Skip the pictures, and retype the data below in full, exactly.

Saved entries:

▬▬▬▬▬▬▬▬▬▬

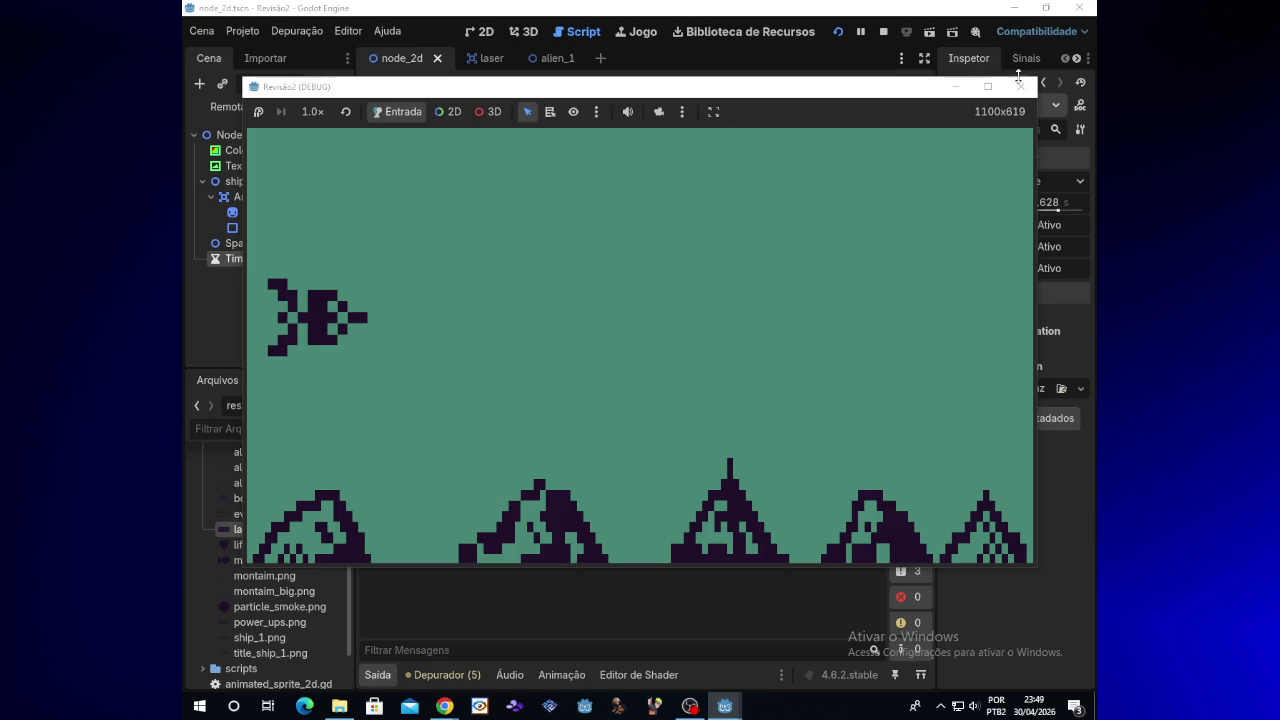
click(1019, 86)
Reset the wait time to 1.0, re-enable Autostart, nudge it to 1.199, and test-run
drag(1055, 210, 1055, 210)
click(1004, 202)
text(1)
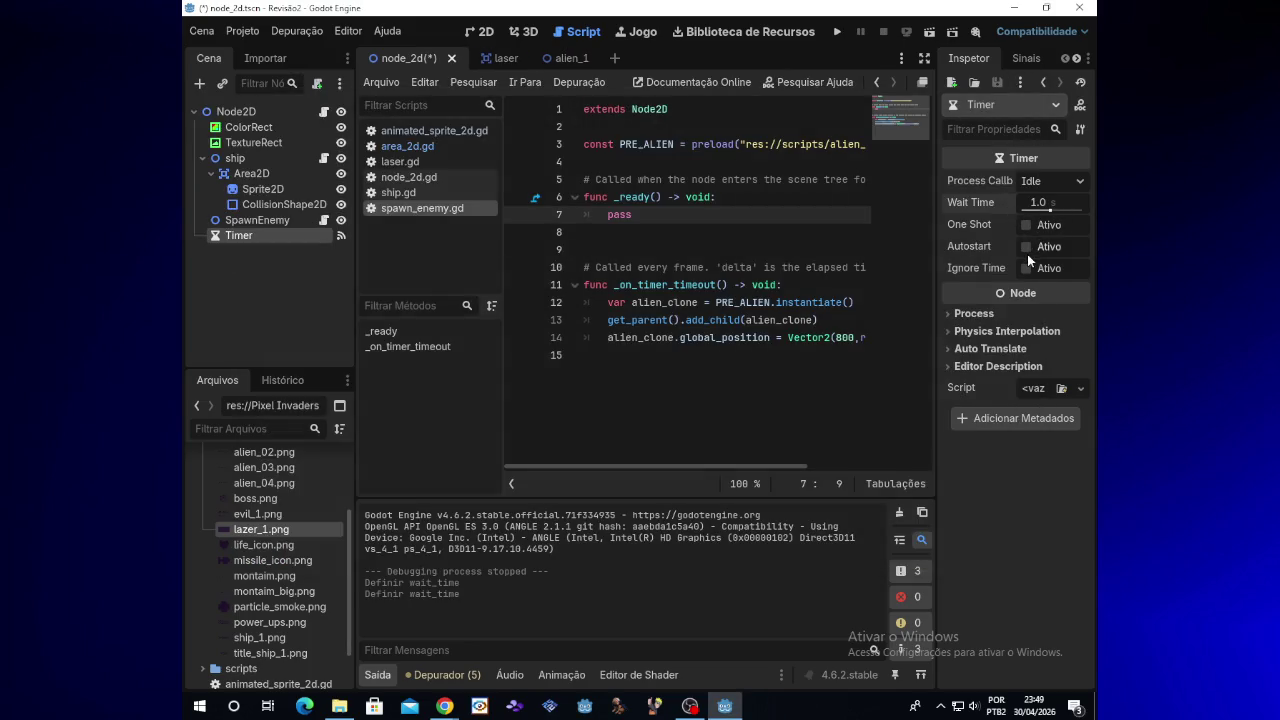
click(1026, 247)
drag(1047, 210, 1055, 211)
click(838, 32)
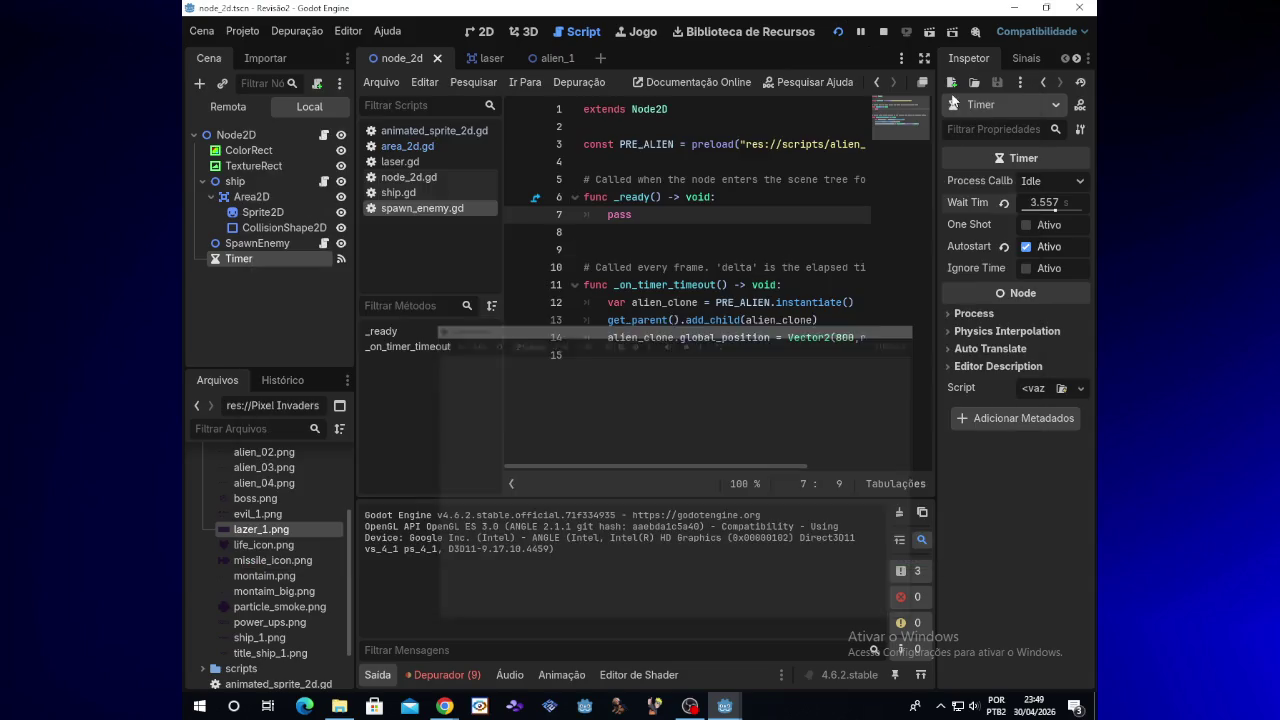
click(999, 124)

▬▬▬▬▬▬▬▬▬▬

# Output below
click(1019, 86)
Reset the wait time to 1.0, re-enable Autostart, nudge it to 1.199, and test-run
drag(1055, 210, 1055, 210)
click(1004, 202)
text(1)
click(1026, 247)
drag(1047, 210, 1055, 211)
click(838, 32)
click(999, 124)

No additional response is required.